The results of the Fed’s stress test, published on Wednesday, showed a marked improvement in the health of the US banking sector. All 34 of the largest US banks were found to have built up sufficient capital buffers to safeguard against catastrophes, as well as improving their management procedures. These banks are now eligible to pay out 100% of their projected annual net income to shareholders, up from 65% last year.
It was a different story on this side of the Atlantic. The Financial Stability Report –published this week by the Bank of England (BoE) – recommended that Britain’s major lenders set aside more of their capital to protect against economic downturn. The BoE is anxious that consumer credit is growing too rapidly, and has instructed lenders to set aside a further £11.4 billion over the next 18 months to minimise the risk of triggering another credit crunch.
Banks have mostly taken this week’s activities in their stride, while wider equity markets were slightly down at close on Thursday. In the US, the S&P 500 index fell 0.8%, while the UK’s FTSE 100 dropped 1.0%.
May Fosters relations
On Monday morning, after several weeks of negotiations, UK Prime Minister Theresa May concluded an agreement with Arlene Foster, head of Northern Ireland’s Democratic Unionist Party (DUP).
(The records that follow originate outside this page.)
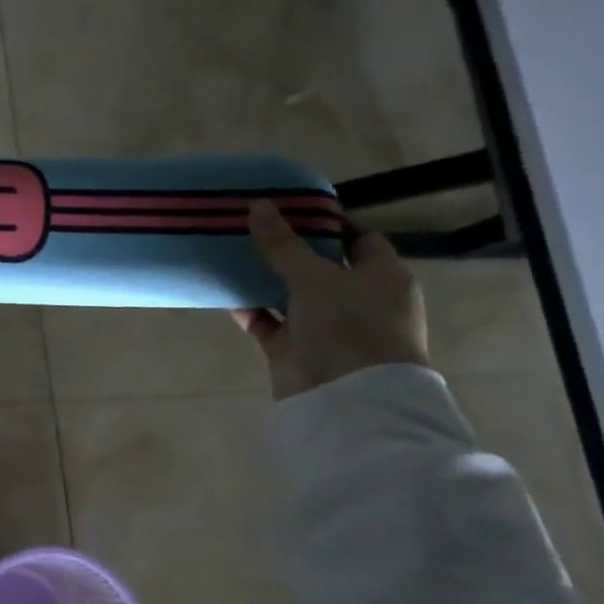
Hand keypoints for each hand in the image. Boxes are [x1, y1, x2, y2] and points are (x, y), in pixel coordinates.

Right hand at [232, 199, 428, 400]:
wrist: (347, 399)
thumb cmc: (349, 326)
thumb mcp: (315, 276)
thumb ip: (283, 243)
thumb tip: (258, 205)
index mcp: (381, 277)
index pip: (358, 239)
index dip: (327, 222)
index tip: (289, 207)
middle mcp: (357, 299)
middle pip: (318, 265)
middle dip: (286, 247)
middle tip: (249, 224)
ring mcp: (325, 326)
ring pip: (289, 293)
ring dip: (262, 277)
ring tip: (228, 251)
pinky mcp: (295, 348)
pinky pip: (267, 320)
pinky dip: (248, 307)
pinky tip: (222, 289)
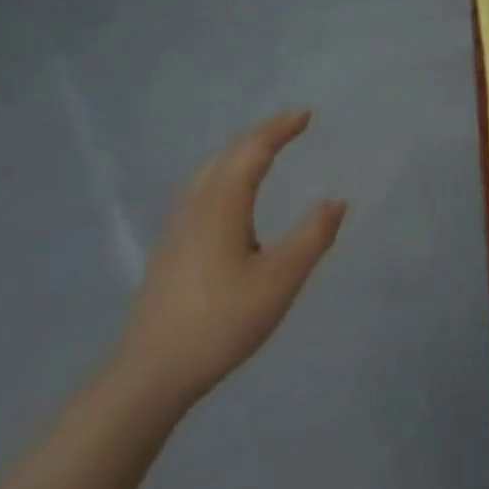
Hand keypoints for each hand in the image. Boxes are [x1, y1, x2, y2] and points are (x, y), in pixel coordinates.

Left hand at [111, 110, 345, 414]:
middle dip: (260, 136)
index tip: (305, 115)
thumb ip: (312, 236)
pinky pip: (201, 189)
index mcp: (222, 205)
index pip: (252, 151)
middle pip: (227, 155)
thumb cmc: (221, 321)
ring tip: (263, 152)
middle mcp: (196, 206)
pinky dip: (224, 173)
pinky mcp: (171, 248)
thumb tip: (336, 201)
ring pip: (209, 172)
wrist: (152, 373)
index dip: (279, 130)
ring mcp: (178, 227)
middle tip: (290, 127)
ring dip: (239, 153)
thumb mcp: (280, 280)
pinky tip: (229, 196)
The DUP has promised a ‘supply and confidence’ agreement, guaranteeing that its 10 MPs will vote with the government on the Queen’s Speech, the Budget and legislation relating to Brexit and national security. In return, Mrs May has granted an extra £1 billion in funding for the province, and dropped the unpopular Tory manifesto pledges to end the triple lock on pensions after 2020 and to means test winter fuel payments for pensioners.
European M&A soars
Merger and acquisition (M&A) activity in Europe has surged, overtaking the Asia-Pacific region. A flurry of transactions in the first six months of 2017 - including the planned €16.3 billion takeover of Spanish toll-road operator Abertis by Italian rival Atlantia and China Investment Corporation’s €12.25 billion deal to acquire pan-European logistic group Logicor from Blackstone – resulted in a 33% year-on-year jump in European dealmaking volumes to $440.5 billion. Figures from Thomson Reuters also showed that US M&A activity fell 17% to $559 billion in a period largely devoid of high-value deals. Bankers and lawyers are attributing this to a combination of the high stock market valuations and uncertainty surrounding Donald Trump’s presidency.
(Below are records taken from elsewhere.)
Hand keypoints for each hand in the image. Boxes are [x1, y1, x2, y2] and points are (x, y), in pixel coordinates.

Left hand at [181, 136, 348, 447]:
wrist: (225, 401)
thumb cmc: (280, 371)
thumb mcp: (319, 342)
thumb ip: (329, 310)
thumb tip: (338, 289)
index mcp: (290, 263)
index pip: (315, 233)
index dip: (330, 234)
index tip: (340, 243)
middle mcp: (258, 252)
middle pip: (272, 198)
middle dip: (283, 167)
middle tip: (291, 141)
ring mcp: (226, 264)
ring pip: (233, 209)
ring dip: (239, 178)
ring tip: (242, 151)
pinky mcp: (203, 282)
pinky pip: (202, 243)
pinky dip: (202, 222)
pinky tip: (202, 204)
Police in an outlying district of Detroit are hunting down a distinctive shoplifter. The man they seek was caught on CCTV stealing seven boxes of Rogaine, a medication for hair regrowth, from a local Walgreens store. The images captured show that the thief in question is bald. As he combed over the area, Dearborn police chief Ron Haddad said, “While this is not the most hair-raising crime, we must protect our retailers.” Let’s hope they catch the follicly challenged felon soon, before chances of a conviction recede.